Lane Brian R, Aydin Hakan, Danforth Teresa L, Zhou Ming, Remer Erick M, Novick Andrew C, Campbell Steven C
Glickman Urological and Kidney Institute, Cleveland Clinic, Cleveland, Ohio 44195, USA.
J Urol. 2008 Sep;180(3):836-43. doi: 10.1016/j.juro.2008.05.041. Epub 2008 Jul 16.
Angiomyolipomas classically present radiographically as fat containing lesions but some fail to demonstrate fat content. Histologically confirmed angiomyolipomas uniformly follow a benign course but rare epithelioid variants of angiomyolipoma can recur and metastasize. We investigated the clinical, radiographic and histological characteristics of each angiomyolipoma subtype.
Pertinent data were recorded for 209 patients surgically treated for angiomyolipoma in 219 kidneys from 1981 to 2007. Classic and fat poor angiomyolipomas were classified radiographically based on the presence or absence of fat and classified histologically based on the presence of triphasic, monophasic or epithelioid histology.
Median radiographic size was 3.2, 4.9 and 10 cm in patients with a single angiomyolipoma (59% of patients), multiple angiomyolipomas and tuberous sclerosis (probable or definite), respectively. In these 3 groups 65%, 47% and 33% of lesions were not suspected radiographically (fat poor angiomyolipoma). Fat poor angiomyolipomas were more commonly single, smaller and in older patients. Triphasic histology was evident in 76% of angiomyolipomas with 16% demonstrating a predominance of 1 component and 8% containing epithelioid features. Despite potentially aggressive findings in 18% (eg presence within the perinephric fat, lymph node involvement) no angiomyolipoma recurred during a mean followup of 3.4 years (range 0 to 24). A total of 28 (13%) patients with angiomyolipoma had concomitant renal cell carcinoma.

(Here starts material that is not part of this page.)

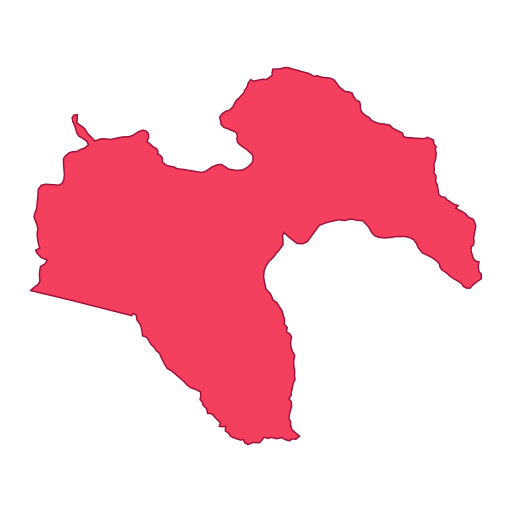 Corumbá de Goiás, Goiás, Brazil
{"feature_id": "56859067B32430674768714", "entity_name": "Corumbá de Goiás", "entity_type": "district", "adm_level": 2, "iso_a3": "BRA", "parent_name": "Brazil", "parent_adm1": "Goiás", "projection": "mercator", "projection_center": [-48.655, -15.953], "detail": "fine", "context": "isolated", "style": "filled", "palette": "rose", "viewbox_px": 512, "rotation_deg": 0, "n_neighbors": 0, "source": "geoboundaries", "source_scale": "gbopen_adm2", "svg_char_len": 4777}
<svg xmlns="http://www.w3.org/2000/svg" viewBox="0 0 512 512"><path d="M299.6,436.2L295.5,432.8L292.0,429.7L290.5,424.8L290.6,421.5L288.9,418.5L289.4,415.0L290.0,411.8L291.6,406.5L291.4,402.1L288.9,398.4L291.1,395.6L291.3,392.2L292.0,389.5L292.5,386.6L293.3,383.0L295.0,379.7L294.5,375.1L294.7,371.0L293.7,365.1L293.7,360.9L294.7,355.3L292.3,351.3L291.2,347.7L290.7,344.4L290.7,340.9L291.6,337.2L290.0,334.1L286.2,331.5L287.3,327.6L284.3,324.2L284.6,319.9L283.2,314.9L281.9,310.6L279.2,306.6L277.0,302.8L273.1,300.1L270.7,294.2L266.0,289.0L264.6,282.6L263.6,276.9L264.1,271.0L266.0,266.0L269.1,261.3L273.3,257.3L276.4,253.2L278.7,250.6L283.0,244.9L282.9,239.5L282.5,235.7L283.8,232.6L290.3,238.2L297.0,243.4L302.5,243.8L307.1,241.9L319.3,225.3L325.6,222.9L331.2,221.4L338.9,219.8L344.4,220.5L350.9,219.1L357.5,220.3L362.9,220.8L368.5,226.8L371.9,232.8L374.8,235.8L378.6,237.3L383.9,237.9L389.2,237.6L396.0,236.6L401.1,236.6L404.4,236.4L409.9,237.6L414.0,240.0L416.4,243.5L418.1,247.4L420.7,250.9L422.7,253.1L427.0,255.0L431.9,257.6L435.1,259.7L437.2,261.3L439.4,264.1L440.1,267.1L441.6,269.6L446.8,273.1L450.0,276.1L453.5,278.5L456.8,280.4L461.4,283.3L463.6,286.6L466.8,288.2L470.1,288.1L472.9,284.9L477.0,281.6L481.3,278.8L481.3,274.3L479.0,271.5L478.3,267.6L478.5,264.7L479.0,261.8L475.8,261.1L473.3,258.5L471.0,250.7L471.2,246.9L473.5,244.9L474.0,241.7L473.6,238.1L474.2,234.7L475.8,226.2L474.6,222.2L473.0,219.1L468.6,217.3L465.3,213.6L461.4,211.0L458.5,209.8L455.8,208.2L458.1,205.6L453.3,204.0L449.3,201.1L446.7,199.7L445.0,197.2L442.2,197.1L438.7,194.7L438.4,191.6L437.9,188.8L437.3,184.7L435.5,181.4L436.0,178.4L435.9,175.4L433.9,173.1L434.3,169.4L433.9,164.1L435.2,160.6L435.8,157.7L436.2,153.5L435.4,149.6L436.1,146.7L433.8,143.7L433.5,140.1L427.5,137.3L424.6,138.6L421.8,138.6L418.1,138.3L415.0,138.3L411.5,137.7L407.2,137.7L403.8,136.6L402.3,133.0L399.0,131.3L394.6,129.2L392.2,127.8L389.8,125.0L387.2,124.8L384.4,124.0L380.1,123.8L376.0,122.5L373.0,121.3L370.7,119.4L369.0,117.3L366.4,116.0L362.9,113.3L360.7,110.2L360.3,105.0L359.6,101.7L355.8,99.9L353.3,95.9L352.2,93.2L348.5,91.7L345.4,91.7L342.4,89.4L339.1,86.7L337.0,83.6L334.0,79.9L330.9,78.3L328.0,77.9L325.2,77.7L321.7,77.2L317.0,75.7L314.2,76.5L308.8,73.4L304.5,72.3L300.6,71.2L296.5,70.0L292.1,68.9L288.3,67.6L285.1,67.5L280.0,68.8L276.0,69.1L272.9,69.1L272.1,72.6L272.2,75.3L268.7,77.9L266.1,79.6L263.2,79.2L259.3,79.9L256.2,80.6L253.3,81.2L250.8,79.6L248.3,82.9L247.0,87.0L244.9,90.0L243.8,92.8L239.3,97.7L237.0,99.8L235.2,102.1L233.4,106.0L230.1,109.9L225.7,111.3L222.4,113.5L219.6,117.2L220.6,120.7L221.1,124.4L223.9,127.4L228.5,129.0L231.4,130.4L234.7,131.5L236.7,133.2L237.3,135.8L236.9,138.9L237.7,142.5L240.2,145.0L244.5,148.1L246.9,149.7L249.7,152.3L251.9,154.0L253.0,156.9L252.9,161.0L251.5,163.3L249.3,165.7L247.2,167.5L243.2,169.8L237.0,170.5L228.4,169.1L224.5,166.3L221.3,164.4L217.2,164.8L211.9,167.0L208.3,169.5L204.9,171.7L201.4,172.5L196.5,171.6L187.2,170.1L183.2,169.4L179.4,169.1L176.8,168.5L173.6,166.9L169.6,166.2L166.0,165.1L162.5,162.2L162.4,158.0L160.5,155.5L157.9,154.3L157.9,151.5L156.8,148.9L153.0,146.7L149.9,143.8L147.0,141.3L148.7,137.1L148.3,133.4L145.8,130.9L142.8,130.1L138.3,131.8L132.8,135.4L129.3,136.6L122.3,137.0L116.6,138.1L110.8,139.5L107.1,139.1L104.0,138.8L101.0,138.9L98.0,139.8L95.0,141.0L91.2,137.1L87.3,133.2L85.2,129.3L82.9,127.1L80.7,125.6L76.9,122.9L77.4,114.7L73.8,115.1L72.1,117.9L72.9,121.8L74.1,124.3L75.2,127.4L76.1,130.5L77.0,133.2L78.8,136.1L82.2,137.9L86.9,141.4L88.5,144.8L84.0,148.5L80.6,149.4L77.0,151.5L72.4,151.8L69.3,152.7L67.3,154.3L65.3,156.1L63.5,158.7L63.5,163.7L64.4,174.4L63.9,179.5L62.2,183.3L58.8,185.2L53.6,184.7L48.8,184.5L46.0,184.2L41.3,185.2L38.3,189.4L38.0,193.9L37.9,196.7L37.4,200.7L37.0,205.6L36.4,209.5L35.1,212.3L34.0,216.6L35.1,220.0L37.0,224.7L37.9,229.1L37.1,233.0L37.4,237.6L38.6,244.4L39.8,248.1L35.7,250.2L36.8,252.9L41.0,257.4L44.3,258.8L47.2,260.1L45.1,263.8L40.4,266.6L39.4,274.2L39.8,278.9L39.7,281.8L38.0,284.4L32.7,288.5L30.7,290.6L73.0,300.7L90.2,305.1L131.6,315.6L133.6,313.3L136.3,315.3L136.9,319.8L140.0,324.2L141.2,327.2L142.2,332.4L142.5,335.8L146.7,337.3L148.6,340.0L151.1,344.5L154.0,347.2L156.7,351.1L159.5,353.2L160.5,355.9L164.6,364.2L167.3,368.5L171.3,370.7L174.2,373.1L181.3,379.2L183.8,381.4L186.7,384.5L190.3,387.5L195.8,389.5L200.5,391.9L200.9,395.6L200.1,399.7L202.2,401.9L203.2,405.4L206.7,408.8L207.6,413.4L211.9,413.8L214.9,417.2L220.5,422.9L219.3,426.3L222.4,426.7L225.7,426.4L225.3,430.9L228.4,433.0L230.7,436.4L235.9,438.6L240.4,440.0L243.4,439.6L244.8,442.8L248.2,444.5L253.0,442.5L259.2,442.8L261.2,441.1L264.0,437.2L267.7,438.4L271.3,437.4L276.6,438.7L282.0,437.6L284.6,439.4L289.3,440.8L292.8,438.7L295.8,439.3L299.6,436.2Z" fill="#f43f5e" stroke="#9f1239" stroke-width="1.5"/></svg>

A surprisingly high number of resected angiomyolipomas was not suspected radiographically indicating the importance of precise radiographic characterization to minimize nephrectomy for fat poor angiomyolipoma, which should remain a research priority. In this sizeable single institution series no triphasic, monophasic or epithelioid angiomyolipoma recurred despite potentially aggressive findings in a substantial proportion of cases.
血管平滑肌脂肪瘤在影像学上典型表现为含脂肪的病变,但有些病变未显示脂肪成分。组织学确诊的血管平滑肌脂肪瘤通常病程良性,但罕见的上皮样血管平滑肌脂肪瘤变异型可复发和转移。我们研究了每种血管平滑肌脂肪瘤亚型的临床、影像学和组织学特征。
记录了1981年至2007年期间209例接受手术治疗的血管平滑肌脂肪瘤患者(共219个肾脏)的相关数据。经典型和脂肪含量少的血管平滑肌脂肪瘤根据影像学上有无脂肪进行分类,并根据是否存在三相、单相或上皮样组织学进行组织学分类。
单发血管平滑肌脂肪瘤患者(占患者总数的59%)、多发血管平滑肌脂肪瘤患者以及结节性硬化症(可能或确诊)患者的影像学中位大小分别为3.2 cm、4.9 cm和10 cm。在这三组中,分别有65%、47%和33%的病变在影像学上未被怀疑(脂肪含量少的血管平滑肌脂肪瘤)。脂肪含量少的血管平滑肌脂肪瘤更常见为单发、体积较小且患者年龄较大。76%的血管平滑肌脂肪瘤表现为三相组织学,16%表现为一种成分占优势,8%含有上皮样特征。尽管18%的病例有潜在的侵袭性表现(如肾周脂肪内存在、淋巴结受累),但在平均3.4年(范围0至24年)的随访期间,没有血管平滑肌脂肪瘤复发。共有28例(13%)血管平滑肌脂肪瘤患者合并肾细胞癌。
在影像学上未被怀疑的切除血管平滑肌脂肪瘤数量惊人地多,这表明精确的影像学特征对于尽量减少因脂肪含量少的血管平滑肌脂肪瘤而进行肾切除术的重要性,这仍是一个研究重点。在这个规模较大的单机构系列研究中,尽管相当一部分病例有潜在的侵袭性表现,但三相、单相或上皮样血管平滑肌脂肪瘤均未复发。